Start of SOURCE PASSAGE
I agree it is a tad late to correct what was given out in years past beyond what was taken in from these retirees. We need to set the base for the future with a forecast of what is need and not adulterate it with Infinity Horizons, Private Retirement Accounts, and talk of SS going broke. But then, I am preaching to the experts; am I not?
I am disappointed with the tack of hiding private retirement accounts withing the SS fix forthe next 75 years. Guess I will have to pen another letter to Stabenow and Levin. Mike Rogers (Congressman) is an idiot and a waste of time.
Wrong. Epic fail.
No one qualifies for maximum benefits with a minimum contribution. Under your formulation everyone would qualify for the max, an obvious absurdity.
Wrong. Epic fail.
Yes, pretty much. I was using an incorrect calculator.
Using earnings of $10k per year from 1978-2029 (50 years) said example person would have paid in approx $60K (12%), into SS and his benefit would be $1,154 per month or $13,848 per year http://www.ssa.gov/cgi-bin/benefit6.cgi giving him 4.3 years of benefits before he exhausts the amount he contributed.
End of SOURCE PASSAGE
§ **ASSIGNED TASK**
Can you summarize the comment thread in three sentences?
Start of ENTRIES SHOWN
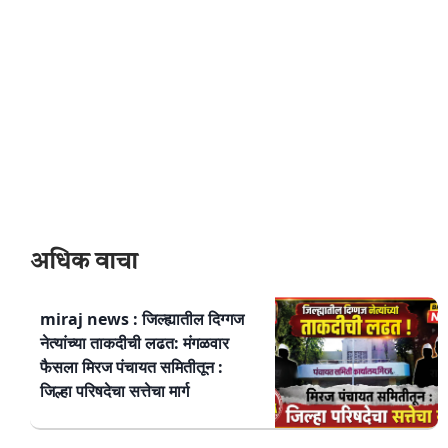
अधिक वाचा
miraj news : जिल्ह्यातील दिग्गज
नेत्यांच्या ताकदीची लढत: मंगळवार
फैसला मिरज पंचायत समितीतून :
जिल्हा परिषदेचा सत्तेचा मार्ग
End of ENTRIES SHOWN
Start of ENTRIES SHOWN
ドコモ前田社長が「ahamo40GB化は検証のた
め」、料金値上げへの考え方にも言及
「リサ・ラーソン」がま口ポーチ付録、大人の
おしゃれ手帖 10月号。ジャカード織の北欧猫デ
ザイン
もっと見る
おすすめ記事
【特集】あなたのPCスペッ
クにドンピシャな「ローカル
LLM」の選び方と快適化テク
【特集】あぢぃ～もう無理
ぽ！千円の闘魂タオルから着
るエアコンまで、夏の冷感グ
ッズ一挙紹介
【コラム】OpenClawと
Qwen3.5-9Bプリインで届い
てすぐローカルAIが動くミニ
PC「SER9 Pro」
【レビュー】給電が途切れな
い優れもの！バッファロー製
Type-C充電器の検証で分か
End of ENTRIES SHOWN
§ **THE COMPLETED TASK**
A commenter argues that it is too late to correct past payouts and that planning for the future should not be muddied by Infinity Horizons, private retirement accounts, and talk of Social Security going broke. Another post objects to private retirement accounts being hidden within the Social Security fix for the next 75 years and mentions writing another letter to Stabenow and Levin. Later replies state that no one qualifies for maximum benefits with a minimum contribution, one writer admits to using an incorrect calculator, and an example shows someone earning $10k a year for 50 years paying about $60K into Social Security and recovering that amount in 4.3 years of benefits.